Village in Staffordshire, England

Gospel End is a village in the South Staffordshire district of Staffordshire, England. Population details taken at the 2011 census can be found under Himley. It is situated on the A463 road, between Sedgley and Wombourne.

==History==

It was historically part of the ancient manor of Sedgley, becoming part of the Sedgley urban district in 1894, remaining part of this authority until it became part of the Seisdon Rural District in 1966, despite the bulk of Sedgley being absorbed into Dudley County Borough. This in turn was replaced by the South Staffordshire District in 1974. However, it still has a Sedgley DY3 postcode.

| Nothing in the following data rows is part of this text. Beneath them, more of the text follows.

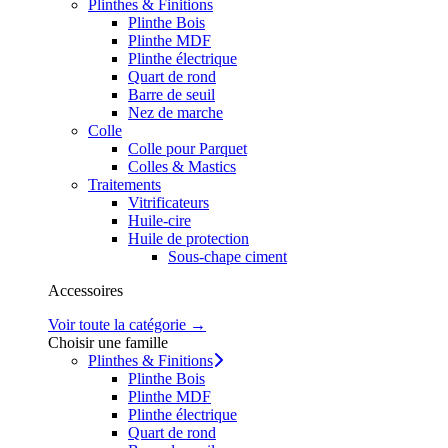
Plinthes & Finitions
Plinthe Bois
Plinthe MDF
Plinthe électrique
Quart de rond
Barre de seuil
Nez de marche
Colle
Colle pour Parquet
Colles & Mastics
Traitements
Vitrificateurs
Huile-cire
Huile de protection
Sous-chape ciment
Accessoires
Voir toute la catégorie →
Choisir une famille
Plinthes & Finitions
Plinthe Bois
Plinthe MDF
Plinthe électrique
Quart de rond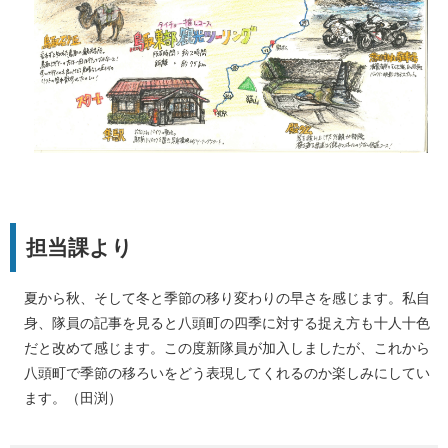
​担当課より
夏から秋、そして冬と季節の移り変わりの早さを感じます。私自
身、隊員の記事を見ると八頭町の四季に対する捉え方も十人十色
だと改めて感じます。この度新隊員が加入しましたが、これから
八頭町で季節の移ろいをどう表現してくれるのか楽しみにしてい
ます。（田渕）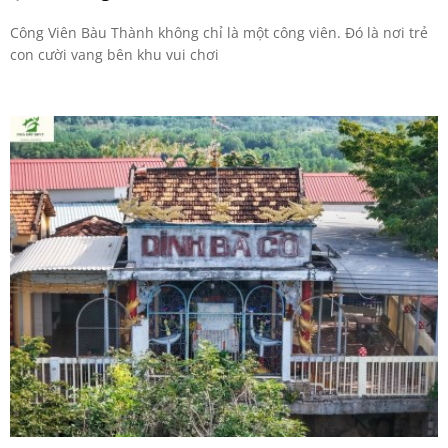
Công Viên Bàu Thành không chỉ là một công viên. Đó là nơi trẻ
con cười vang bên khu vui chơi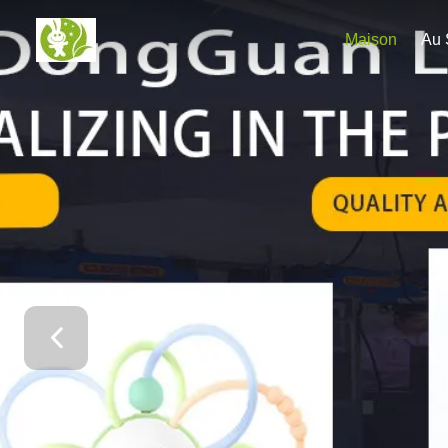
Maison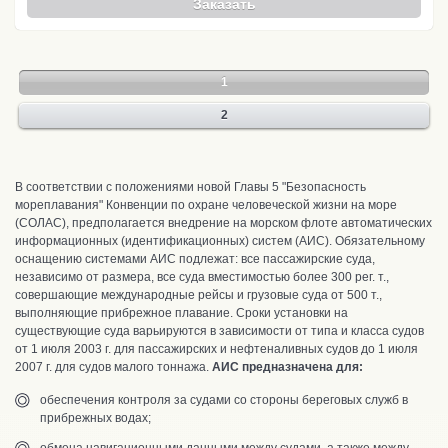
Заказать
1
2
В соответствии с положениями новой Главы 5 "Безопасность
мореплавания" Конвенции по охране человеческой жизни на море
(СОЛАС), предполагается внедрение на морском флоте автоматических
информационных (идентификационных) систем (АИС). Обязательному
оснащению системами АИС подлежат: все пассажирские суда,
независимо от размера, все суда вместимостью более 300 рег. т.,
совершающие международные рейсы и грузовые суда от 500 т.,
выполняющие прибрежное плавание. Сроки установки на
существующие суда варьируются в зависимости от типа и класса судов
от 1 июля 2003 г. для пассажирских и нефтеналивных судов до 1 июля
2007 г. для судов малого тоннажа.
АИС предназначена для:
обеспечения контроля за судами со стороны береговых служб в
прибрежных водах;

The main entrance to the Baggeridge Country Park, opened in the early 1980s on the site of the former Baggeridge Colliery, is situated to the west of the village. Also in the village was the original works (and former headquarters) of Baggeridge Brick, finally part of Wienerberger AG, which by 2012 had closed down as the factory's owners agreed a deal with David Wilson Homes to build a new housing estate on the site. The factory buildings were demolished but the iconic brick chimney was retained, being a local landmark and one of the last of its kind to remain locally. Construction of the new estate began in 2014 and the first houses were occupied by the spring of 2015, with the estate being almost complete by 2018. Commercial units and a care home have also been developed there.

The focal point of the village is the Summer House, a public house in the east of the village, which was built in the early 19th century. The building has since been expanded.

==Transport==

Gospel End is now unconnected by public transport. It was until recently connected to Wombourne, Sedgley and surrounding villages by the 'South Staffordshire Link', a minibus running Thursday only and which required advance booking. It was available for those who either live too far from or are unable to use conventional bus routes.

The nearest regular bus route is on Diamond Bus service 27/27A at the end of The Northway, approximately 20 minutes walk away.

==Education==

The community of Gospel End is not served by any schools, with school aged children living there mostly attending schools in neighbouring Wombourne, Sedgley or Wolverhampton.